### THE TASK
Each line from the one with "(IHC) image of" through the last line of the records must be output exactly, both ends included.

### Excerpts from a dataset
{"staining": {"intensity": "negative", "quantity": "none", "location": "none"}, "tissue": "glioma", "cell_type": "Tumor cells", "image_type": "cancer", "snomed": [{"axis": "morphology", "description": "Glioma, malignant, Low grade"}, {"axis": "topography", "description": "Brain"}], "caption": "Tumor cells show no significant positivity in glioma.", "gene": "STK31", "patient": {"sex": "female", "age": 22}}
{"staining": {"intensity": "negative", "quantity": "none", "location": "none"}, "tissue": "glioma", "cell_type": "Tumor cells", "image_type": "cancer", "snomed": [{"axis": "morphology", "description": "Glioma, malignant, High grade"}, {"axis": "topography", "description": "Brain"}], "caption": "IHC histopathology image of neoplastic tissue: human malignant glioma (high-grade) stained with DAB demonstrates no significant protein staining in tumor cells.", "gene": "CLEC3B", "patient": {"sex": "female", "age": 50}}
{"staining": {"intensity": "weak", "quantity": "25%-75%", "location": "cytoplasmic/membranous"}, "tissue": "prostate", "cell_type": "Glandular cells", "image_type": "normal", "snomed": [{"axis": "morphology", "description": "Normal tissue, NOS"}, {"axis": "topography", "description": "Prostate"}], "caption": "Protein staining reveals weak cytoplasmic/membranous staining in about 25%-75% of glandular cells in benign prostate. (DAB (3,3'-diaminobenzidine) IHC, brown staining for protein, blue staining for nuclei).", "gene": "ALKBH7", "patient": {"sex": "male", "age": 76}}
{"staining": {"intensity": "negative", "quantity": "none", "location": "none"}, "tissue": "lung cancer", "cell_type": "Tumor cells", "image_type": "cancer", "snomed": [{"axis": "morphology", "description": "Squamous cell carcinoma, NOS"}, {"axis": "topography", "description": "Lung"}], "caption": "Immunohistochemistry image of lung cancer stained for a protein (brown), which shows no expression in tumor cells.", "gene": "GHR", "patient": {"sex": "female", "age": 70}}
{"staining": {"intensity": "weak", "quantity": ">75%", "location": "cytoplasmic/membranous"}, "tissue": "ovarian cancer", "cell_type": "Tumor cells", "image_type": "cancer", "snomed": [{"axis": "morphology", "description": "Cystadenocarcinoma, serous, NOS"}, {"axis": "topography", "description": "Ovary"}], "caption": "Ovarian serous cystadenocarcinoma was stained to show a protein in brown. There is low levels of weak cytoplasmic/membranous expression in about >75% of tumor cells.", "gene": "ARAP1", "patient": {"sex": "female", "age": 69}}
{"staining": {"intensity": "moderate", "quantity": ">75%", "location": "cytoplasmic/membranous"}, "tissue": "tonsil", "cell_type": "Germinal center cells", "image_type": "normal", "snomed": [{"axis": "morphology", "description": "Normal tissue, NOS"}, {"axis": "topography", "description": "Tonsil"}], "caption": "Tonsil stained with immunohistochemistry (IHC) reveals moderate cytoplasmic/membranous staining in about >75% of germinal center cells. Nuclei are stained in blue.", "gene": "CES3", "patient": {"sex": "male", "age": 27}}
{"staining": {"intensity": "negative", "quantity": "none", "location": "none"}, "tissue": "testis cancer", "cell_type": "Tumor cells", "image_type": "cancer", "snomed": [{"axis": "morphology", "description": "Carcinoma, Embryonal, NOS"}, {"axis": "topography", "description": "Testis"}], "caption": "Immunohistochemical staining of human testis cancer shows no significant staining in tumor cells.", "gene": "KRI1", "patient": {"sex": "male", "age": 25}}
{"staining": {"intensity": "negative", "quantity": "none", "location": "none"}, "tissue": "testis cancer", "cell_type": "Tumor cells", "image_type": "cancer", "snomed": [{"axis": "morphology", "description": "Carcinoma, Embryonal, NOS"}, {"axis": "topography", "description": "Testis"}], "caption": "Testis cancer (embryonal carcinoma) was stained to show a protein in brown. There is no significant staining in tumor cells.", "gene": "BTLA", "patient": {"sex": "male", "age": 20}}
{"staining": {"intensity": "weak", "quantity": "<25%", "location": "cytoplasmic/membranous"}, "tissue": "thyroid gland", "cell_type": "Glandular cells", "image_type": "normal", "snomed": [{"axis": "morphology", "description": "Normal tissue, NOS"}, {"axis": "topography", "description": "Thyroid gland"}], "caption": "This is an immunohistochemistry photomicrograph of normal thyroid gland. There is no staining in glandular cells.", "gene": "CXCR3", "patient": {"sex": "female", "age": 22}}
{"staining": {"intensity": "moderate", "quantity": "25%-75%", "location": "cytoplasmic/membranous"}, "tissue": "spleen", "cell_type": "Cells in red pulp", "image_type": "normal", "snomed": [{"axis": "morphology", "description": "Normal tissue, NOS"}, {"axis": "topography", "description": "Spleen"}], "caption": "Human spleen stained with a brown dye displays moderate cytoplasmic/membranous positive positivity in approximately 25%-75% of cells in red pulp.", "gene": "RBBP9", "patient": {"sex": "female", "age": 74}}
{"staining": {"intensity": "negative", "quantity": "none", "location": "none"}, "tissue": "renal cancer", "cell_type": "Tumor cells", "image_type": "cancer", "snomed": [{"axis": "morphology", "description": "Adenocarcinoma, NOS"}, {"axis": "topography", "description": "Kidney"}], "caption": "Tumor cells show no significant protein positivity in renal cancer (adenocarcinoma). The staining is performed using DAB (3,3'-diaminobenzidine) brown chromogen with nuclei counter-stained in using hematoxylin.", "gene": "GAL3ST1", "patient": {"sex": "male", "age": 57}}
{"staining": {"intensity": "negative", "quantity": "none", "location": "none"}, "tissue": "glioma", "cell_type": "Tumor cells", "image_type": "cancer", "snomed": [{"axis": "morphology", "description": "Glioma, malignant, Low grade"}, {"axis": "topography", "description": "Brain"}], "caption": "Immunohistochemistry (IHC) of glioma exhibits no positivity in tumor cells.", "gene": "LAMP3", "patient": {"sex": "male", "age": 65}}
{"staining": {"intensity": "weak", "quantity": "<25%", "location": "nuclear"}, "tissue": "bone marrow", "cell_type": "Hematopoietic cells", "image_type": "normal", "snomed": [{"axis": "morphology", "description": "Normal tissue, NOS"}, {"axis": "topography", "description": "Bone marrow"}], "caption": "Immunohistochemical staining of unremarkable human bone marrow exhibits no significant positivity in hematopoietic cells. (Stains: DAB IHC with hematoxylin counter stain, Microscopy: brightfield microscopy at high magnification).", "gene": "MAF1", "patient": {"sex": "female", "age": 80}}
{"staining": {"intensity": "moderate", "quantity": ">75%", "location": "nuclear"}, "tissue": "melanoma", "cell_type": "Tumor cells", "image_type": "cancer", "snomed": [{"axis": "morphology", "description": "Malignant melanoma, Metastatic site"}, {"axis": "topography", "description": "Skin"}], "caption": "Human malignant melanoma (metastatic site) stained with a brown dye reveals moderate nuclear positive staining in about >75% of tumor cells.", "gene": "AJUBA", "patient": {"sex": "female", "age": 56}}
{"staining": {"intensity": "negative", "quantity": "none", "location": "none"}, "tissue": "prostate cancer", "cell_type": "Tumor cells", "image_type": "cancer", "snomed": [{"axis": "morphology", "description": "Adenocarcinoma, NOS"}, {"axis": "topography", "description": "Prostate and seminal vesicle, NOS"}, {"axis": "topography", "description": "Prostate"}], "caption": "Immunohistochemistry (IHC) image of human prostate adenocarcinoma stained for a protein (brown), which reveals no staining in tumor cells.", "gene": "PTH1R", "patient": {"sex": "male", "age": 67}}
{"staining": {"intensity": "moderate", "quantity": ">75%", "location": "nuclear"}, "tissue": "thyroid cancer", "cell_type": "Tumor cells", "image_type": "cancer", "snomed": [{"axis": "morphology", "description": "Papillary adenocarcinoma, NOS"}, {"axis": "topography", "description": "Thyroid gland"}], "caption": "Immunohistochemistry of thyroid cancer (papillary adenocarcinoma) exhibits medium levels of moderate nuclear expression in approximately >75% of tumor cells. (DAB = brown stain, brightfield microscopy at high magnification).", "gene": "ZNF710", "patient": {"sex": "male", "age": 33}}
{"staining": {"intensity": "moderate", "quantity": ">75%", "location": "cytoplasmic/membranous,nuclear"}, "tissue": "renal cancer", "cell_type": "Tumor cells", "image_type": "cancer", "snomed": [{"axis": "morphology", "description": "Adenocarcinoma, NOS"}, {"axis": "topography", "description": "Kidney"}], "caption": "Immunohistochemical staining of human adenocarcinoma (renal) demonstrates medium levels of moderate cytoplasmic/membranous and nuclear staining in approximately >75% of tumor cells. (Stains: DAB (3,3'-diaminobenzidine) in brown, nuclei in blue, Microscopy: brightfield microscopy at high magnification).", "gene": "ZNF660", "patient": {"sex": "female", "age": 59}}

### ANSWER AREA
{"staining": {"intensity": "negative", "quantity": "none", "location": "none"}, "tissue": "prostate cancer", "cell_type": "Tumor cells", "image_type": "cancer", "snomed": [{"axis": "morphology", "description": "Adenocarcinoma, NOS"}, {"axis": "topography", "description": "Prostate and seminal vesicle, NOS"}, {"axis": "topography", "description": "Prostate"}], "caption": "Immunohistochemistry (IHC) image of human prostate adenocarcinoma stained for a protein (brown), which reveals no staining in tumor cells.", "gene": "PTH1R", "patient": {"sex": "male", "age": 67}}
{"staining": {"intensity": "moderate", "quantity": ">75%", "location": "nuclear"}, "tissue": "thyroid cancer", "cell_type": "Tumor cells", "image_type": "cancer", "snomed": [{"axis": "morphology", "description": "Papillary adenocarcinoma, NOS"}, {"axis": "topography", "description": "Thyroid gland"}], "caption": "Immunohistochemistry of thyroid cancer (papillary adenocarcinoma) exhibits medium levels of moderate nuclear expression in approximately >75% of tumor cells. (DAB = brown stain, brightfield microscopy at high magnification).", "gene": "ZNF710", "patient": {"sex": "male", "age": 33}}
{"staining": {"intensity": "moderate", "quantity": ">75%", "location": "cytoplasmic/membranous,nuclear"}, "tissue": "renal cancer", "cell_type": "Tumor cells", "image_type": "cancer", "snomed": [{"axis": "morphology", "description": "Adenocarcinoma, NOS"}, {"axis": "topography", "description": "Kidney"}], "caption": "Immunohistochemical staining of human adenocarcinoma (renal) demonstrates medium levels of moderate cytoplasmic/membranous and nuclear staining in approximately >75% of tumor cells. (Stains: DAB (3,3'-diaminobenzidine) in brown, nuclei in blue, Microscopy: brightfield microscopy at high magnification).", "gene": "ZNF660", "patient": {"sex": "female", "age": 59}}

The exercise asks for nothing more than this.